The same hacker who previously sold data dumps from MySpace, Tumblr, LinkedIn, and Fling.com, is now selling more than 100 Million VK.com records for just 1 Bitcoin (approx. US$580).

The database contains information like full names (first names and last names), email addresses, plain-text passwords, location information, phone numbers and, in some cases, secondary email addresses.

Yes, plain-text passwords. According to Peace, the passwords were already in plain text when the VK.com was hacked. So, if the site still stores passwords in cleartext today, this could be a real security risk for its users.

The data breach has initially been reported by LeakedSource search engine, which received portions of the database from one of the people who bought it.

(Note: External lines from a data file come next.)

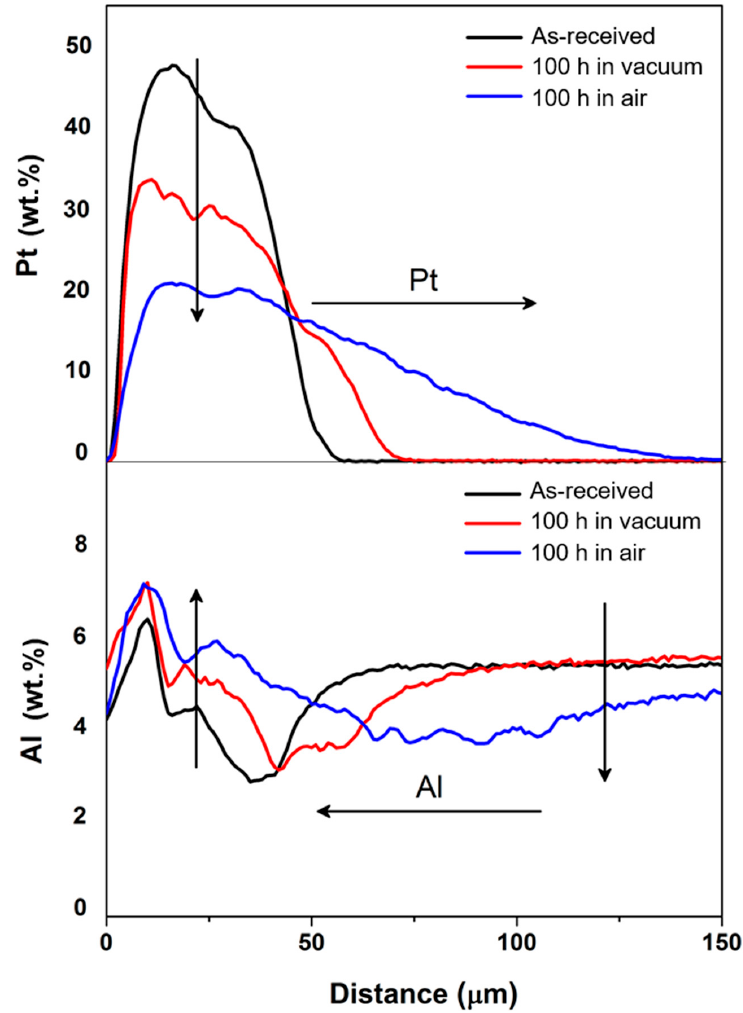
Figure 6. Pt and Al concentrations on the cross-sections of Pt-diffused γ / γ ’ bond coat.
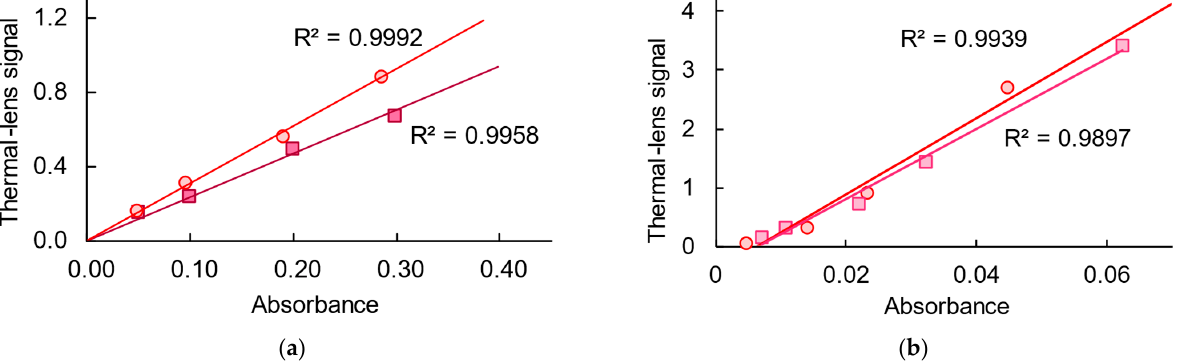
Figure 4. Thermal-lens signal vs. absorbance, Equation (10), ( a ) for ferroin (red curve, circles) and MetHbCN (dark red curve, squares) in 0.1 M PBS and ( b ) for ferroin (red curve, circles) and myoglobin (pink curve, squares) in 0.1 M PBS. Setup, TLS-60; excitation wavelength, 514.5 nm; excitation power, 25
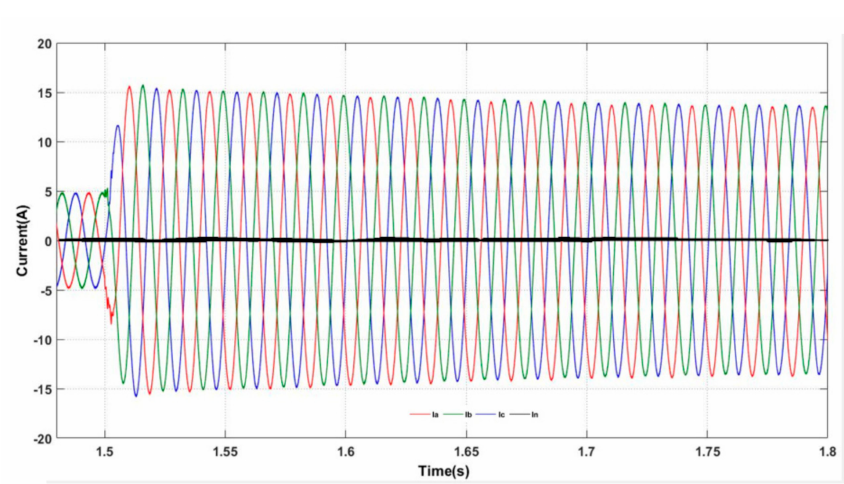
Figure 22. Power variation of nonlinear load.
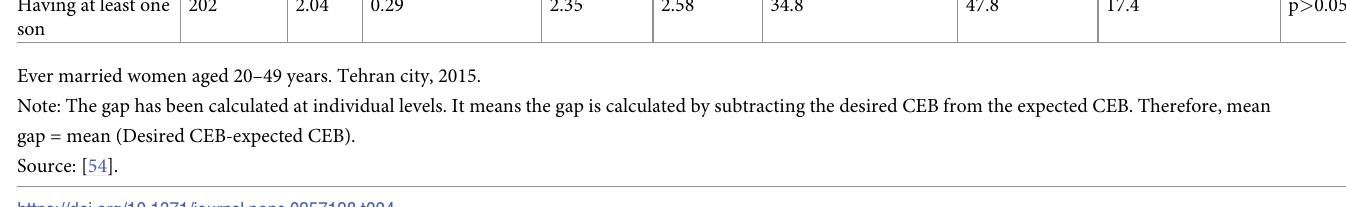
Having at least one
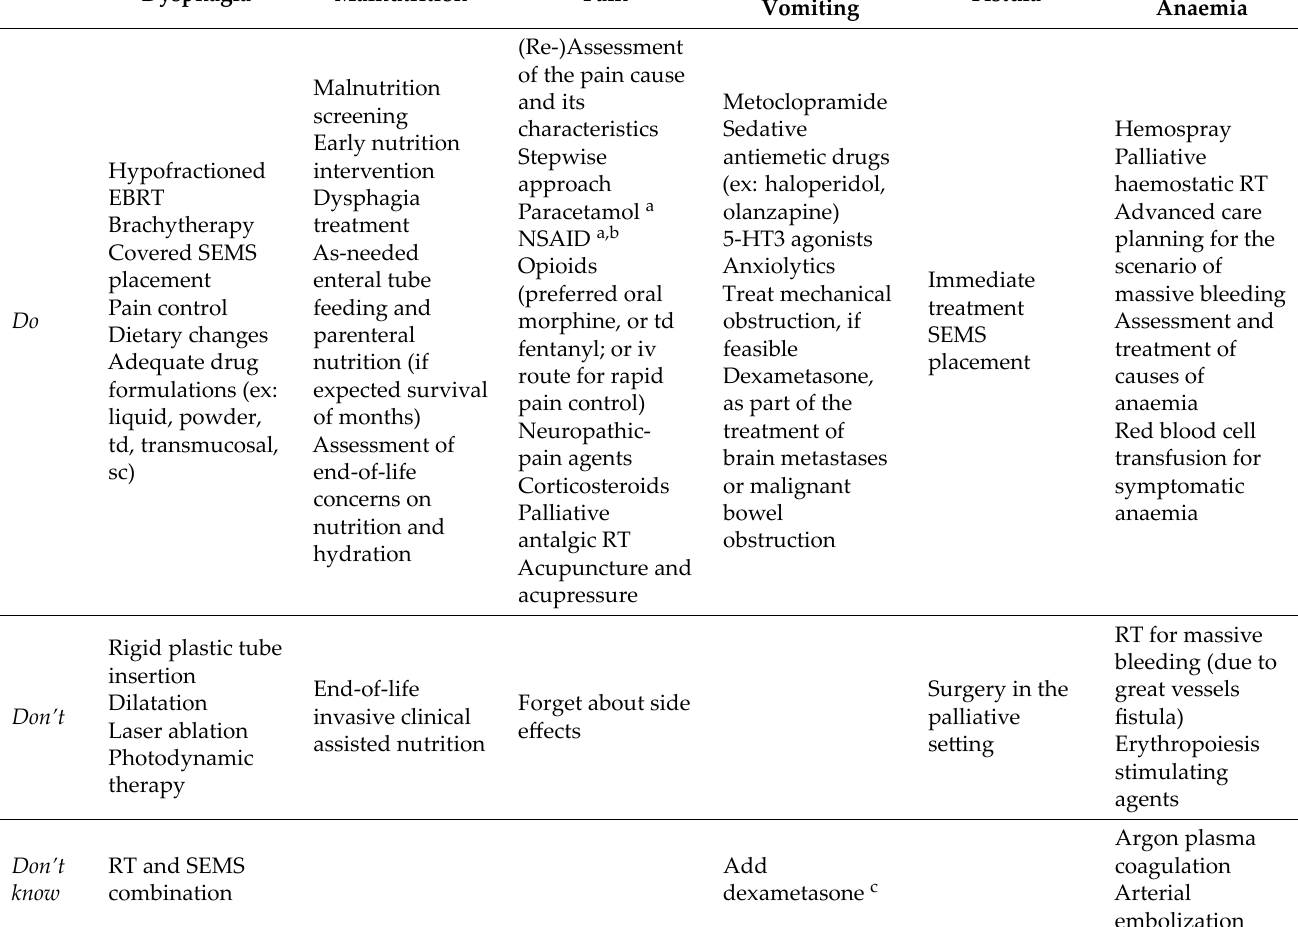
Table 1. Summary of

The company has already analyzed the contents of the data dump and has added it to its service. So, you can use its search engine to check if you were compromised.

Russia’s Facebook VK.com is said to be the largest social networking site in Europe with more than 350 Million users. So, the hack is believed to be the biggest hack the site has ever experienced.

The validity of the credentials exposed in the hack is thought to have been stolen in late-2012 or early 2013 when VK.com had just under 190 Million users.

All the LinkedIn, MySpace, and Tumblr data breaches are also believed to have taken place during the same duration, between 2012 and 2013, when many websites were not practicing appropriate Web security policies, like hashing and salting passwords.
The hacker, named Peace (or Peace_of_mind), is selling the dataset -- which is over 17 gigabytes in size -- on The Real Deal dark web marketplace for a mere 1 Bitcoin.

According to LeakedSource, the most common password used by VK.com users was "123456," followed by "qwerty" and "123123," which are incredibly easy to predict. Also, the vast majority of email addresses came from mail.ru.

Like other data breaches, I strongly suggest you change your password immediately, especially if you use the same password for other websites.